In the updated technical guidance, the EHRC explains that the duty includes the prevention of sexual harassment of workers by third parties like self-employed contractors, members of the public, customers, and clients.
What is sexual harassment?
Sexual harassment is when a person is subjected to unwanted conduct of a sexual nature which has the purpose or effect of either violating their dignity, or creating an intimidating, hostile, degrading, humiliating or offensive environment. If they are treated less favourably because they submitted to, or rejected that unwanted conduct, that is also sexual harassment.

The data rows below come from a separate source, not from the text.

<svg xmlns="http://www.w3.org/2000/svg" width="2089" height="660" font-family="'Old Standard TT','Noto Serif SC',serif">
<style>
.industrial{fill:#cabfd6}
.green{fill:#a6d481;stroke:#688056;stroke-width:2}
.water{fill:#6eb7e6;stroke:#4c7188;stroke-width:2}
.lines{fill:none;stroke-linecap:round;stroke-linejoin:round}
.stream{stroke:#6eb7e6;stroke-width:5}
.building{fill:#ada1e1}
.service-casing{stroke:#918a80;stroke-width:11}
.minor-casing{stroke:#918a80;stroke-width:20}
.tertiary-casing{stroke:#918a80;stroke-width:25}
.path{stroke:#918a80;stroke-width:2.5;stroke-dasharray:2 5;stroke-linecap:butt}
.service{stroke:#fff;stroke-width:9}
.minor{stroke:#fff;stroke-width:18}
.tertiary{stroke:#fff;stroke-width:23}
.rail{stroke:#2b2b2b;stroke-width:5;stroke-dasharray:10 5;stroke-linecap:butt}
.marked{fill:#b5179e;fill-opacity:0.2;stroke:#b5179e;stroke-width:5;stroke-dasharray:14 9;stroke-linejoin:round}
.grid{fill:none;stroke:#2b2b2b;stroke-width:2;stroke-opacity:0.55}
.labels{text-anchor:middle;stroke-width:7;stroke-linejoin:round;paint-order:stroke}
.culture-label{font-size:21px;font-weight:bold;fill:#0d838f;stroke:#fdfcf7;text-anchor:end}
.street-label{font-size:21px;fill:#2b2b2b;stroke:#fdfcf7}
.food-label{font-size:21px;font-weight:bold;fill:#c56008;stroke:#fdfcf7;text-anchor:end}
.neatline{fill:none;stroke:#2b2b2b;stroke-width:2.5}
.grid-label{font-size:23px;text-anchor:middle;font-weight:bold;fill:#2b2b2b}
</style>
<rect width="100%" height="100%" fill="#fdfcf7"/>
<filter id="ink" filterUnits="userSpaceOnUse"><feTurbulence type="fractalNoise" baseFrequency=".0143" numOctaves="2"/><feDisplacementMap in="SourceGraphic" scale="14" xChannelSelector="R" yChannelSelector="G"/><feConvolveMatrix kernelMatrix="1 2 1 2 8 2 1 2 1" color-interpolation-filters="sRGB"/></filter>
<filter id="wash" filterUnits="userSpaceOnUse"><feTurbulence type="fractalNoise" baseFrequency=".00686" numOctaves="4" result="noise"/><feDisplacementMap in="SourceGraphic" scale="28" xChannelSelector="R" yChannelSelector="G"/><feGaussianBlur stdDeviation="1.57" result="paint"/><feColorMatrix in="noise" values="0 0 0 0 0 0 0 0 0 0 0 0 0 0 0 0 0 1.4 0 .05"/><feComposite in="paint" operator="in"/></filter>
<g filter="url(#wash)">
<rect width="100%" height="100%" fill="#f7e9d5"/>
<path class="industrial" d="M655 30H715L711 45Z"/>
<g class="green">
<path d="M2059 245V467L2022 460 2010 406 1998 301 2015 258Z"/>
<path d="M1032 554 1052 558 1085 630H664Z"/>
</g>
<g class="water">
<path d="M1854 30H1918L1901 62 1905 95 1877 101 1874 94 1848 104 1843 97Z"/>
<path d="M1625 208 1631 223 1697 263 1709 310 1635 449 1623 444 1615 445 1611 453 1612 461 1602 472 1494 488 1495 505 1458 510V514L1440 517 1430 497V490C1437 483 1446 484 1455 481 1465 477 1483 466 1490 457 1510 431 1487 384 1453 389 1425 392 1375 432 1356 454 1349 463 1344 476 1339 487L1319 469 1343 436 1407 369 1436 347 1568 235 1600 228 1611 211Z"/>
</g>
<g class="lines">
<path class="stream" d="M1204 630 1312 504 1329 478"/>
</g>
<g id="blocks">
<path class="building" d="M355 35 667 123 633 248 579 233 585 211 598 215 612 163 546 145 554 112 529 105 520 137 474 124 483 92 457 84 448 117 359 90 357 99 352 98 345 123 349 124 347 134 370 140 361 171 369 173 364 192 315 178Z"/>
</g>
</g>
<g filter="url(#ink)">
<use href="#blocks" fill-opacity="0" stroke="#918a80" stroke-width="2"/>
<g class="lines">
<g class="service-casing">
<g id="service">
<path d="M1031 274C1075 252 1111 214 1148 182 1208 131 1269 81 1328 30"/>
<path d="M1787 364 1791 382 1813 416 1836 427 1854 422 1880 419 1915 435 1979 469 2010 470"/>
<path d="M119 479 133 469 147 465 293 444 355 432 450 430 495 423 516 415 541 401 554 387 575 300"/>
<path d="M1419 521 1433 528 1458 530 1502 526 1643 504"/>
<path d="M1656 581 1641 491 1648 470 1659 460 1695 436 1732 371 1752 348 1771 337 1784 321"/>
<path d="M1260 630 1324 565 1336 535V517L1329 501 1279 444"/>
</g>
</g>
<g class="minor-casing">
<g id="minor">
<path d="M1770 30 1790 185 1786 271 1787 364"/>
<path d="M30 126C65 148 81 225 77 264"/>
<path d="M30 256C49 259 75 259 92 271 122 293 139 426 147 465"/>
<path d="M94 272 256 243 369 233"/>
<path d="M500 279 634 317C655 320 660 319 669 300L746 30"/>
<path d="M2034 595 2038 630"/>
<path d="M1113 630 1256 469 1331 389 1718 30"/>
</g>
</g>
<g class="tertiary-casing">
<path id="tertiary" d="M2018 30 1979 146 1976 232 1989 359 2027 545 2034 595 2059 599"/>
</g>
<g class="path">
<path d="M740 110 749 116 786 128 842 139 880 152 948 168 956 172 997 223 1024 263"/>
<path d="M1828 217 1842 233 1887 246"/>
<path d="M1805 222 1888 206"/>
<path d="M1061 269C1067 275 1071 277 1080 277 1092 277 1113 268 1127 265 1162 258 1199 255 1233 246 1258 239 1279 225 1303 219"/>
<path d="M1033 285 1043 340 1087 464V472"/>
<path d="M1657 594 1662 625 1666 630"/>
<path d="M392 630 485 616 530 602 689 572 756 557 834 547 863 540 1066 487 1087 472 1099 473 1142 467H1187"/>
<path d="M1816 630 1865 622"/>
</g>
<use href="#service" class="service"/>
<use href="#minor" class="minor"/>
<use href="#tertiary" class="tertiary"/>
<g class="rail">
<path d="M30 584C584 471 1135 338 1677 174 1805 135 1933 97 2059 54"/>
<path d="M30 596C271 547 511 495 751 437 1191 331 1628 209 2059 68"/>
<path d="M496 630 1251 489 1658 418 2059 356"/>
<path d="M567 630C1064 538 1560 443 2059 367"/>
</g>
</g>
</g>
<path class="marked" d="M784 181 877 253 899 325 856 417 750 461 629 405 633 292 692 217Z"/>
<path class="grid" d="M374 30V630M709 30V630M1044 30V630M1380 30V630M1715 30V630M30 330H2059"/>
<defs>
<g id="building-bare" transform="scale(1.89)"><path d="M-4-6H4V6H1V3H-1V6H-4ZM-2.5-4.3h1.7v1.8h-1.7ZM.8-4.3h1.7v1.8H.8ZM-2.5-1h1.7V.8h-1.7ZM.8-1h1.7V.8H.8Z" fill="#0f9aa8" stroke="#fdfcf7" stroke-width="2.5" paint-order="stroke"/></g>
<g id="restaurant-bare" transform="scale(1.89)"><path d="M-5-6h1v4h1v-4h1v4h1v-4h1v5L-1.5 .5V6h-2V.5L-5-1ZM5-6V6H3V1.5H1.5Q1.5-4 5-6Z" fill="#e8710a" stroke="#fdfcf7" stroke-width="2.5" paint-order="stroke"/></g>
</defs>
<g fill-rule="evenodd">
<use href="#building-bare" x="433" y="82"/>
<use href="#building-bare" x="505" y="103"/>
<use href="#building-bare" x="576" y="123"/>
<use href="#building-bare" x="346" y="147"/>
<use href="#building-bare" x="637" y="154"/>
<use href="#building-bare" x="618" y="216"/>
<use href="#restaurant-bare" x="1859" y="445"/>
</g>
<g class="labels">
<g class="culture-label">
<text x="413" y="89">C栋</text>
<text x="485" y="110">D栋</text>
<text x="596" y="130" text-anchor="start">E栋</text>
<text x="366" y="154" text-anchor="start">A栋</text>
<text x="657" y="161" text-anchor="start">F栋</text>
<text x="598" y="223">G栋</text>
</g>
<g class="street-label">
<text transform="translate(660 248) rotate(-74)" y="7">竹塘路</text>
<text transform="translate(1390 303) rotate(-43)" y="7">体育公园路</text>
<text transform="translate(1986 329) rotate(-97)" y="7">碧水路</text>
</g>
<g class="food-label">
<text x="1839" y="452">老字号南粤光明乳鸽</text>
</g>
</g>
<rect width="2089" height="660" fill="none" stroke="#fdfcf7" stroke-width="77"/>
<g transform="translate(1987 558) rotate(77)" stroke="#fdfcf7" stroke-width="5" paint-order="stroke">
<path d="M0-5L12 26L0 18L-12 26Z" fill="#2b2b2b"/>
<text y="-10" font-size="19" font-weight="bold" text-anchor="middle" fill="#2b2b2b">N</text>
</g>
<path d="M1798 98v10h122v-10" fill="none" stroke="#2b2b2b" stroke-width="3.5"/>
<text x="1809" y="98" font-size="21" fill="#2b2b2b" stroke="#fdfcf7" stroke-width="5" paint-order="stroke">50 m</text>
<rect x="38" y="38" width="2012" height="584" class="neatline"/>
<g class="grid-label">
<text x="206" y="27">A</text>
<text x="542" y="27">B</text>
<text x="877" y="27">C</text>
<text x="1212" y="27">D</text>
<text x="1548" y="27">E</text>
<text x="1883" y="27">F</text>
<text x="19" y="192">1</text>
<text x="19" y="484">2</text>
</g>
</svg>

What are the current obligations?
A claim for sexual harassment can be brought by workers against their employer because employers are vicariously liable for the actions of their workers when acts of harassment are carried out “in the course of employment”, regardless of whether the employer knows about or approves of those acts. This is usually defended by the employer arguing that it has taken “all reasonable steps” to prevent the harassment from taking place.

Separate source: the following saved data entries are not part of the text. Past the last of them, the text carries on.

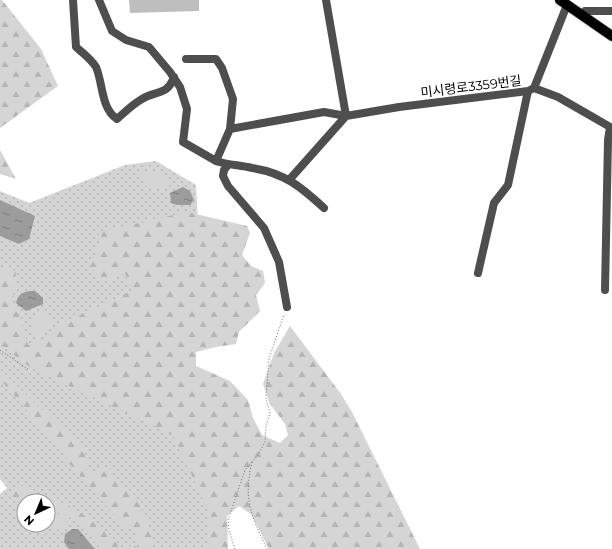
<svg xmlns="http://www.w3.org/2000/svg" width="612" height="549" font-family="Montserrat,'Noto Sans KR',sans-serif">
  <style>
    .grass { fill: url(#grass-dots); fill-rule: evenodd }
    .forest { fill: url(#forest-firs) }
    .pitch { fill: #d5d5d5 }
    .water { fill: url(#water-ripples) }
    .building { fill: #bebebe }
    .lines { fill: none; stroke-linecap: round; stroke-linejoin: round }
    .major-casing { stroke: #dbdbdb; stroke-width: 12 }
    .path { stroke: #707070; stroke-width: 1; stroke-dasharray: 1 2; stroke-linecap: butt }
    .minor { stroke: #4e4e4e; stroke-width: 8 }
    .major { stroke: #000; stroke-width: 10 }
    .labels { text-anchor: middle; dominant-baseline: central; stroke-width: 3; stroke-linejoin: round; paint-order: stroke }
    .street-label { font-size: 13px; fill: #000; stroke: #fff }
  </style>
  <defs>
    <pattern id="grass-dots" width="8" height="8" patternUnits="userSpaceOnUse"><rect width="8" height="8" fill="#d5d5d5"/><path d="M2 2h.1M6 6h.1" fill="none" stroke="#b5b5b5" stroke-width="1.8" stroke-linecap="round"/></pattern>
    <pattern id="forest-firs" width="22" height="20" patternUnits="userSpaceOnUse"><rect width="22" height="20" fill="#d5d5d5"/><path d="M5 1l3.5 6h-7zM16 11l3.5 6h-7z" fill="#b5b5b5"/></pattern>
    <pattern id="water-ripples" width="26" height="14" patternUnits="userSpaceOnUse"><rect width="26" height="14" fill="#9c9c9c"/><path d="M2 4q2-2 4 0t4 0M15 11q2-2 4 0t4 0" fill="none" stroke="#7d7d7d"/></pattern>
  </defs>
  <rect width="100%" height="100%" fill="#fff"/>
  <path class="grass" d="M156,161L196,185L198,223L151,257L175,427L213,507V549H0V494L7,488L0,479V191L29,203L125,165ZM24,501H48V525H24Z"/>
  <path class="forest" d="M0,0H2L41,49L58,86L0,128Z
    M0,150L16,179L0,174Z
    M187,212L247,226L250,233L242,255L251,266L263,271L265,283L256,295L260,311L239,332L236,344L216,347L196,352V366L230,381L248,400L253,418L262,435L280,443L288,435L285,424L270,404L263,384L274,353L290,326L341,394L352,412L420,549H269L251,514L239,506L227,516L228,549H207L208,511L173,435L31,368L0,344V266L16,271L13,304L20,318L28,345L53,335L63,323L132,291L125,273L102,283L91,266L103,231Z
    M0,369L82,448L89,461L84,468L93,475L102,468L112,470C113,480 125,487 131,494C143,507 153,531 153,549H125L132,545L142,548L143,544L136,539L134,530L126,528L65,459L67,458L0,379Z
    M16,484C62,501 88,511 122,549H101C84,528 73,517 48,505V501L12,498Z"/>
  <path class="pitch" d="M142,171L159,172L167,177V184L161,189L146,186L141,179Z
    M42,313L49,315L54,321L52,327L34,338L32,318Z
    M48,508L65,518L67,524L65,529L59,530L48,525Z"/>
  <path class="water" d="M183,187L190,191L194,200L190,205H177L171,203L170,193Z
    M0,200L35,216L29,239L19,244L0,236Z
    M35,291L43,298V304L26,311L16,303C19,292 25,291 35,291Z
    M72,529H78L95,549H69L64,542L65,534Z"/>
  <path class="building" d="M129,0H199V11L130,13Z"/>
  <g class="lines">
    <defs>
      <path id="major" d="M560,0L612,36"/>
    </defs>
    <use href="#major" class="major-casing"/>
    <path class="path" d="M0,350L29,370
      M252,462C243,499 251,516 267,549
      M235,549L229,531L228,520L245,470L258,455L265,442L266,426L270,413L266,398L269,359L284,314"/>
    <path class="minor" d="M73,0L76,47C83,53 91,59 96,67C103,83 101,109 117,119C125,112 133,104 142,99C157,90 167,96 174,77
      M99,0L112,31L126,40L149,47L170,72L180,87L187,109L183,142L216,161L230,129
      M326,0L346,116
      M585,11H612
      M186,59H216L222,68L233,99L230,129L324,112L346,116L399,107L528,91L534,88L567,5
      M534,88L558,97L612,128
      M216,161C228,165 239,165 252,168C285,173 301,187 324,208
      M228,165L224,170L223,176L228,186L264,228L279,262L287,307
      M290,179L346,116
      M478,273L494,203L508,185L528,91
      M605,290L608,140L610,127"/>
    <use href="#major" class="major"/>
  </g>
  <g class="labels">
    <g class="street-label">
      <text transform="translate(471 86) rotate(-7)">미시령로3359번길</text>
    </g>
  </g>
  <g transform="translate(36 513) rotate(224)"><circle r="19" fill="#ffffff" stroke="#999999"/>
  <path d="M0-3L7 15L0 10L-7 15Z" fill="#000000"/>
  <text y="-6" font-size="11" font-weight="bold" text-anchor="middle" fill="#000000">N</text>
  </g>
</svg>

What are “reasonable steps”?
The draft guidance explains that what is reasonable will vary from employer to employer and it will depend on various factors like the employer’s size, the sector it operates in, and the risks present in that workplace.
Examples of steps you and your clients could take include:
• Having a sexual harassment policy.
• Training all staff on sexual harassment and what is considered to be unacceptable behaviour in the workplace, and how to keep themselves safe.
• Assessing the risk of it happening in the workplace.
• Creating a culture of transparency where workers feel able to speak up and raise concerns without fear that they will not be taken seriously.
• Having a clear procedure in place so that workers know how they can report concerns and what steps will then be taken.
• Communicate that the business has a zero-tolerance approach to harassment.
This is not an exhaustive list, and any measures should be tailored to the specific organisation and regularly reviewed.
What happens if there is a breach of the new preventative duty?
Once in force, a complaint can be made to the EHRC which has the power to take enforcement action against your business and that of your clients. No allegations of sexual harassment are needed in order to raise this complaint.
If a claim of sexual harassment is brought in the employment tribunal, then the tribunal must consider if and to what extent the employer has complied with the preventative duty. If the employment tribunal finds that the preventative duty has been breached, it may increase the compensation awarded by up to 25%.